串肉五本分の対価にしては大きくないですか?
ブックマークなどしてくださった方、ありがとうございますー。
今回は少し短いです。
作中の貨幣について書いておきます。
価値が高い順に、アーベル金貨、クロイツ銀貨、カリーネ銅貨、ヨーヌ銅貨、ドゥム銅貨です。
1アーベル金貨=100クロイツ銀貨
1クロイツ銀貨=100カリーネ銅貨
1カリーネ銅貨=20ヨーヌ銅貨
1ヨーヌ銅貨=20ドゥム銅貨
貨幣の名称については特に気にしなくても内容は理解できます。
親切なおにーさんーーーーヴェンから慰謝料を美味しくいただいた後、私はホクホク顔で礼を言い、帰ろうとした。けど。
「待て」
イイ笑顔で私の肩をガシッと掴んで離さないのはおにーさん。
「追加した五本分、今この場で払ってもらおうか」
「……。はい?」
私はにこやかな笑みを崩さないままジリジリと後ずさる。
「何のことですか? さっきの串肉は、僕への慰謝料ですよね? そこにいるおじさんに殴られたほっぺ、ものっすごく痛かったんですよ? ということなので……さらば!……ぐえぇ!?」
隙を見て出口にダッシュした私の首根っこをおにーさんが掴んだ。
「逃げてもらっては困る。一ヨーヌ銅貨と三ドゥム銅貨だ」
「いや、それが払えるなら僕、おにーさんに頼んでませんよね。お腹空いてませんよね!? ていうか高っ! 串肉五本でヨーヌ銅貨!? 帝都恐っ!」
「お前の事情など知らん。とっとと払え」
「うわああぁぁぁんっ! 誰か助けて! 詐欺ですよ詐欺ー!」
大声を出したら誰か来てくれるはず!
誰か来てー!
「誰も来ないぞ。ここは貸し切ってある。宿屋の主人には何が聞こえても決して来るなと命じた」
詰んだ! これ、首スパってやられて海に沈められるやつだ! それか、どっかの鉱山で強制労働を死ぬまでやらされるやつ!
「全てダダ漏れだぞ。まあ、後者は半分正解だな」
「え!? 鉱山なんですか!?」
帝都から近い鉱山は……ヨルグ銀山!? あのでっかい山!? 私、あそこに連れて行かれるの!?

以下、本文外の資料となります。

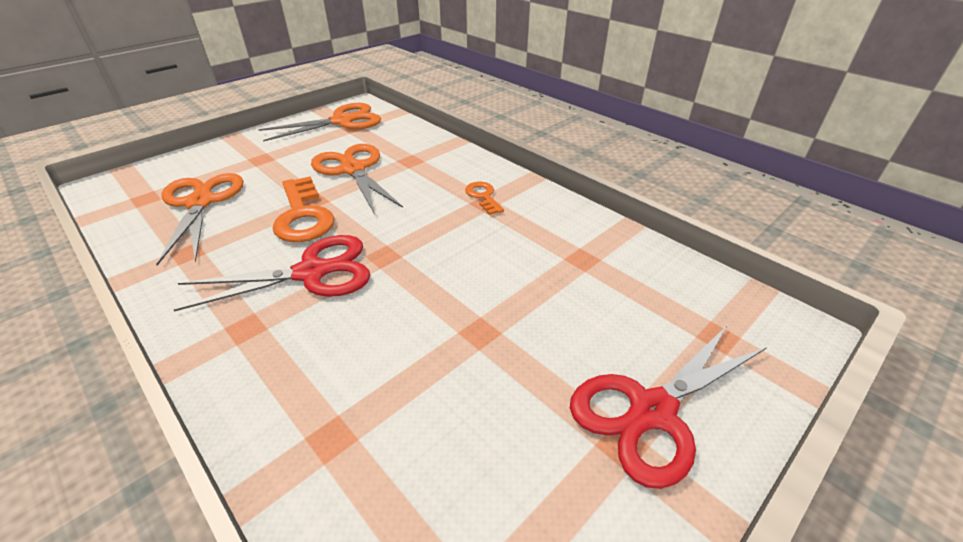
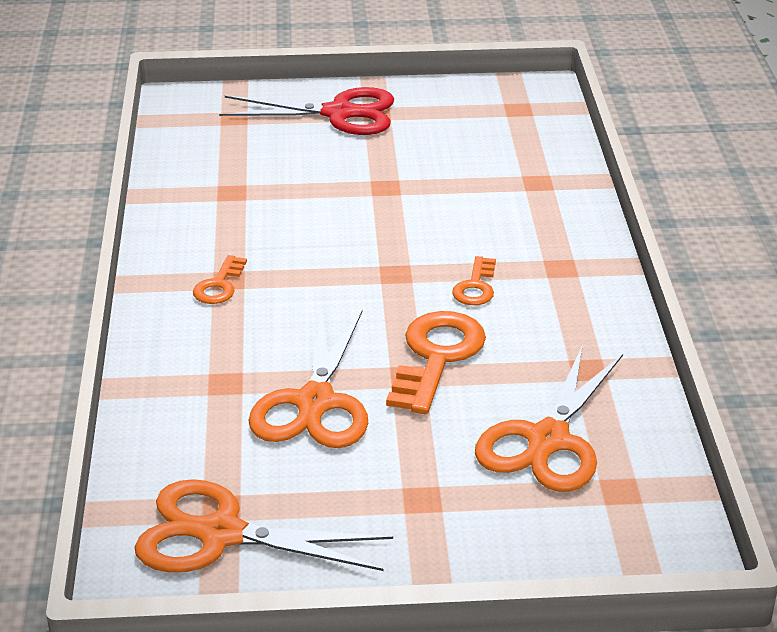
camera: 140 degrees left, 5 degrees down
(311, 272) = (475, 287): red scissors -> orange key

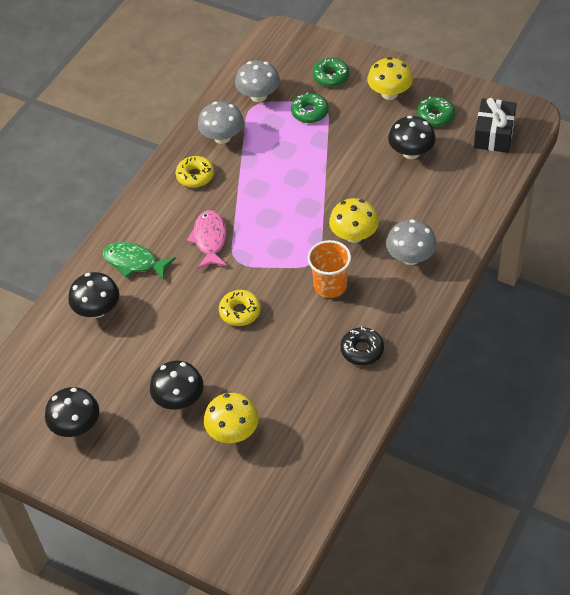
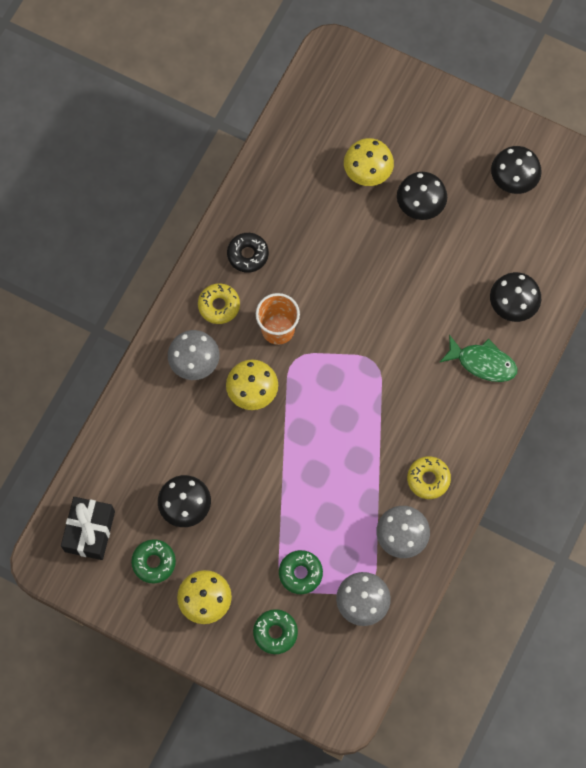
camera: 175 degrees right, 20 degrees up
(210, 239) = (405, 390): pink fish -> none
(240, 312) = (368, 300): yellow donut -> yellow donut (219, 305)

「山じゃない。お前には強制労働をしてもらう。……なに、心配するな。適性がないと分かれば、すぐ解放してやる。」
「適性……。人体実験ですか!」
真っ青な私に、目の前のおにーさんはシュナップスの入ったグラスを傾けながら笑う。
「串肉五本分、きっちり身体で払ってもらおうか?」
その後、宿に甲高い少女の悲鳴が上がったとか上がっていないとか。